"I’m only getting stronger, and the longer I do this, the better I get." - Johny Hendricks
The 3am phone call from UFC President Dana White wasn’t what Johny Hendricks was expecting. In fact after a day with his family in Disney World, the UFC welterweight contender laughs, “I was exhausted from walking 50 miles. I thought it was a dream.”
Hendricks went right back to bed after being told by White in December that he was going to get another shot at the 170-pound title, but the next morning he knew that it was no dream.
“I woke up and I had all these missed calls and texts. I guess it was real.”
It was the perfect Christmas present, and despite the reality of the situation that will see Hendricks fighting Robbie Lawler this Saturday for the vacant welterweight crown, getting the call was a dream that followed a nightmare less than a month prior, when the Oklahoma native lost a controversial split decision to the man who vacated the title, Georges St-Pierre.
“You never really get over it,” said Hendricks of the GSP fight, which many observers believed he won. “You just learn to live with it. But you can’t just dwell on it; you’ve got to try to move forward and learn from it.”
So what did he learn from his first five round championship fight?
“You learn 1) you can go the distance and 2) that you did prepare yourself the right way,” he said. “Those are two important things, that your camp went well and you were able to go five rounds. That’s huge. And not only that, but confidence wise that you were able to go in there with a guy that hasn’t lost in a long time and make him look like he’s never looked after a fight before. Those are the things that you can just take as positives.”
Less than a month after the grueling November 16 bout, St-Pierre announced that he was taking a break from the sport and vacating the title. Hendricks wasn’t surprised at the announcement in the slightest.
“I knew that Dana White said we were gonna have a rematch, and after a fight like that, I don’t think he could handle another one,” he said. “I’m only getting stronger, and the longer I do this, the better I get. And also the better my camps get. So in this next one I’ll be stronger. I already feel like I’m in better shape than I was for my last fight.”
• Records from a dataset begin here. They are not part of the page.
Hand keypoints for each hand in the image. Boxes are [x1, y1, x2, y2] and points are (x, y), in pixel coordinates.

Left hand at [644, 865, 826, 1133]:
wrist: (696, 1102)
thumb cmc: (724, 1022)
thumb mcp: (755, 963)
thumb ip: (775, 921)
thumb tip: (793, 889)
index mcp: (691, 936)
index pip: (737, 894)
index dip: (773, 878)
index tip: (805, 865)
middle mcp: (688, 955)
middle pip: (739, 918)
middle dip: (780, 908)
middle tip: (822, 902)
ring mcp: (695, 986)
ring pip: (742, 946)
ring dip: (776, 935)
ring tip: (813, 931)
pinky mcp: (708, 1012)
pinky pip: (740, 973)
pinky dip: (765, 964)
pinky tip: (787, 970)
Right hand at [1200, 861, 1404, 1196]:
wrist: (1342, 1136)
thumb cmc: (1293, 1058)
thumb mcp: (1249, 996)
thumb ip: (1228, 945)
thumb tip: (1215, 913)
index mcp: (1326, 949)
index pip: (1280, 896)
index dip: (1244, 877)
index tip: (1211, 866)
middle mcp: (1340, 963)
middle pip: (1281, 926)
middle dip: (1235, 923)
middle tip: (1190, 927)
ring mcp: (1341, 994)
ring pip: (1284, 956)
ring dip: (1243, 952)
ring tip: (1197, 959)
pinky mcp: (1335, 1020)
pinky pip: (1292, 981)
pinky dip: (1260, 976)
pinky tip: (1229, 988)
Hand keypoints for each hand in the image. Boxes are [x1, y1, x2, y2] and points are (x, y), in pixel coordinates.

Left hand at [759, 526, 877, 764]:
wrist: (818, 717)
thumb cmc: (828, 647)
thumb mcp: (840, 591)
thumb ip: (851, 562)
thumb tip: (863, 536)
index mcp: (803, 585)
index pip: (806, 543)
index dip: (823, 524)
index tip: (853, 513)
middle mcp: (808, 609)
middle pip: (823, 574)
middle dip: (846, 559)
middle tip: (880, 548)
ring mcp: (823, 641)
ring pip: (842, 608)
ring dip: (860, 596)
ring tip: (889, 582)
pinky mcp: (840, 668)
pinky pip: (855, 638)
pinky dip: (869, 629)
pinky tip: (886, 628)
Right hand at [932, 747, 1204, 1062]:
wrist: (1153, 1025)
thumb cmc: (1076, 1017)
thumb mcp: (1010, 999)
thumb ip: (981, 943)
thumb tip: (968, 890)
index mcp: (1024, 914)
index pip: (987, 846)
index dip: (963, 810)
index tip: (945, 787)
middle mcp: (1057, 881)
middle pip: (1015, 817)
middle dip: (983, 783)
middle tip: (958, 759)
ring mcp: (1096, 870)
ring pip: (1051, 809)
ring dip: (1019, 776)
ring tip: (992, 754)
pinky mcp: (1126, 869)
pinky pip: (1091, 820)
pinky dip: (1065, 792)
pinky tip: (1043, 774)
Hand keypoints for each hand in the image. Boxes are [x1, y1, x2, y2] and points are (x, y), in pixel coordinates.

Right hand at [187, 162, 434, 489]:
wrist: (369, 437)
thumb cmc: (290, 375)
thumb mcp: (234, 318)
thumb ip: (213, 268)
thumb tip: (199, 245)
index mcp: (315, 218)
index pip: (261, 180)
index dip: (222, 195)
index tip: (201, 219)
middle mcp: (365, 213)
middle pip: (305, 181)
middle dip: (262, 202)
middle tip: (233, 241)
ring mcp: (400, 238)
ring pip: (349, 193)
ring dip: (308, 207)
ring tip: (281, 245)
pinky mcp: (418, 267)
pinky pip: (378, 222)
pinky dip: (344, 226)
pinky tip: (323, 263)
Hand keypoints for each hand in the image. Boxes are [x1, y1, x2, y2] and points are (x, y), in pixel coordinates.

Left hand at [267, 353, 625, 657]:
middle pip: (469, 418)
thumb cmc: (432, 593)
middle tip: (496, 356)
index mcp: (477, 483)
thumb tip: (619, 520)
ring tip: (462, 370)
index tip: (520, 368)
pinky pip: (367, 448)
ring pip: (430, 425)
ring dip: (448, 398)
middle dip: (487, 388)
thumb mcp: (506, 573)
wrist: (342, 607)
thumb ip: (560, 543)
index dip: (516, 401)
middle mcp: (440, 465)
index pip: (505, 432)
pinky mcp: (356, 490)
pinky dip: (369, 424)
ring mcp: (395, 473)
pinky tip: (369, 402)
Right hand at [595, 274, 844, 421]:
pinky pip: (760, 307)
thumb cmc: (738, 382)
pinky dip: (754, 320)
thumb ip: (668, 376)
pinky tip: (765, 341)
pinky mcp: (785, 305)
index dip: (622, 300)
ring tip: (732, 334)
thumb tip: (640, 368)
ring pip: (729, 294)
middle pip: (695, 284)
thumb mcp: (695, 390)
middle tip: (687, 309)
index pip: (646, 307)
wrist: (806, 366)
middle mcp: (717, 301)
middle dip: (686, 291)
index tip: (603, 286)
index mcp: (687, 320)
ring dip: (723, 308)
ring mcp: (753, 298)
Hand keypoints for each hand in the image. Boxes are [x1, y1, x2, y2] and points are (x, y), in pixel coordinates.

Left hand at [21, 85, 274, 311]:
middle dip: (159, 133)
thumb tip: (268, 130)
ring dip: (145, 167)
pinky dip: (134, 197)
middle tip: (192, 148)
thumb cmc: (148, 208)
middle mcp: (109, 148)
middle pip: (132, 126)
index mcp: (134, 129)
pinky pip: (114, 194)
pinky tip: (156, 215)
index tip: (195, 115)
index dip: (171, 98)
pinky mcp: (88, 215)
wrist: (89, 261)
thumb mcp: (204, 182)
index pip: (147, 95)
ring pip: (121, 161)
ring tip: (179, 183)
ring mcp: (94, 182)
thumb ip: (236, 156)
But with St-Pierre no longer an active member of the roster, will winning the belt lose a little luster for Hendricks knowing that the Canadian star isn’t the one he beat for it? Not a chance.
“Georges St-Pierre was the person holding the belt the whole time I’ve been trying to get it,” he said. “So that’s why I always said I want to beat Georges St-Pierre. Now if it was Robbie Lawler or Carlos Condit, I’d be looking at those guys. It’s all about the belt, it’s not about the person behind it for me. That 20-pound belt that Dana White puts around your waist, that’s what it’s about.”
And despite all the build-up to his first shot at the title and its emotional aftermath, going through that all again – and especially so soon – isn’t an issue for Hendricks, who will enter the Octagon this weekend in his adopted hometown of Dallas, Texas.
“No, not at all, because I get another shot at it for one,” he said. “Two, it’s in Dallas, so that’s another reason to be excited for it, and three, it’s always about the belt. As long as I keep it that it’s the belt that motivates me, then I’ll always stay motivated. I want to be the number one guy and I want everybody to be shooting at me. I want the target on my back. And now I have the opportunity to be that guy, to be the person that everybody’s coming after, and that’s what I want.”
Being the best. It’s been Hendricks’ obsession since he first stepped foot on a wrestling mat, and as soon as he walked into the Octagon as a mixed martial artist. So while some competitors refuse to think about that moment of victory in order to keep from jinxing themselves, for Hendricks, that’s the only thing that fills his mind as Saturday night approaches.
“That’s always in the back of your mind or in the front of your mind,” he said. “You want Dana White to wrap that belt around your waist and hear Bruce Buffer say that you’re the new welterweight champion. Those thoughts are always on my mind, and that’s what drives me and what I want more than anything.”